Best strategy for re-indexing?

Hey guys!

I have an index in my ES and apparently I've added a new fields in the mapping (on the spring boot application side). Now the application will be released to the client and on the client side we will have to carry out the re-indexing part (read the data, delete the data in elasticsearch and ingest the data again).

What is the current best strategy for this operation? So no data is lost and the downtime is reduced to the minimum.

Im using elasticsearch:7.16.1

I've heard that with version 2.3.4 a new api _reindex is available, but is it the best way to go?

Cherrio.

Hi,

If your only intension is to add new field to the existing documents, then update API is the best way to do.

https://www.elastic.co/guide/en/elasticsearch/reference/current/indices-put-mapping.html

https://divyanij.medium.com/adding-a-new-field-in-an-existing-index-elasticsearch-a3cf25c053fb

But, if you want to delete complete data and ingest data freshly again, then my suggestion is to create data using new index names so that your old data can be deleted once you feel everything is fine in the new index.

Reindexing is used to copy data from one source to another destination.

https://www.elastic.co/guide/en/elasticsearch/reference/current/docs-reindex.html

1 Like

You shouldn't need to do anything when adding new fields. Like @dadiasish suggested.
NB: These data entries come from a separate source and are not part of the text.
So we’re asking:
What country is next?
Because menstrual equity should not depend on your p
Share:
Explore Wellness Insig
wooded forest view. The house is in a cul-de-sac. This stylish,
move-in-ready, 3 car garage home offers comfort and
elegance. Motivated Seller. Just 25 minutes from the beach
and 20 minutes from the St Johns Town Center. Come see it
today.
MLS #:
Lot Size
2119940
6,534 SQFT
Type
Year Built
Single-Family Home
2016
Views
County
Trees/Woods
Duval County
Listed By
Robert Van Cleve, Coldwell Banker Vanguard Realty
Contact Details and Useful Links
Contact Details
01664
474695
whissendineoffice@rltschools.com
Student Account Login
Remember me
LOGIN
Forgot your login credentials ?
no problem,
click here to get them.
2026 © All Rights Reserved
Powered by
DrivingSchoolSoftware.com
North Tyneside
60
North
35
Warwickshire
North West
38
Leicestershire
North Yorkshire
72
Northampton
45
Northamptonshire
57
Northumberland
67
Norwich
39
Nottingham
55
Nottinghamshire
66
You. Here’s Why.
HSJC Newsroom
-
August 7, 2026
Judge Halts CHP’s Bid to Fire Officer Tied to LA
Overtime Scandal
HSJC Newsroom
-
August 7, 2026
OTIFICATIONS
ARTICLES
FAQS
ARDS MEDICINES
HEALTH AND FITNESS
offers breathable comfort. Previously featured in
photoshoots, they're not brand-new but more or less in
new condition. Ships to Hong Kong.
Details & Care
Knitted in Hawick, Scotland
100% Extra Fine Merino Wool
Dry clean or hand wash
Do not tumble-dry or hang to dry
Update your existing _mapping with the new fields to ensure correctness (instead of letting ES auto select the "type").
The issue with ES is only when you change an existing field's type. Say from integer to float, etc.
We add new fields to indices all the time and the index will just handle it without any issues.

Just in case you still need/want to reindex with the new mapping to a new index:

  1. change your code to write to the new index with the new mapping. So all new data go to the new index. Old index will not be written to anymore.
  2. reindex from the old/existing documents to the new index with reindex api.

That's it.

1 Like

Can I also add field to the mapping that is defined by dynamic template? That is actually something that I'm using. And also I need that field to have my custom normalyzer added.

Not sure about dynamic template. Never used it.
But it seems to be a way for you to define your own auto "type definition". It's a configuration.

The issue with regard to reindex is only when you change the type of existing field. You don't need to reindex for changing configuration. You will get exception and the document won't be inserted into the index when there's an issue with your new config. It should be very obvious.

The easiest way to test is to have a small test setup (you can run it locally using docker) and test it out yourself with regard to the change you make.
Add a document, change your dynamic template, insert a new document. See if ES complains.

Or using your existing cluster and test it on a new index.

1 Like

Sure, I will post another question for that as this was not originally a topic of this question, thanks guys for help :slight_smile:

This topic was automatically closed 28 days after the last reply. New replies are no longer allowed.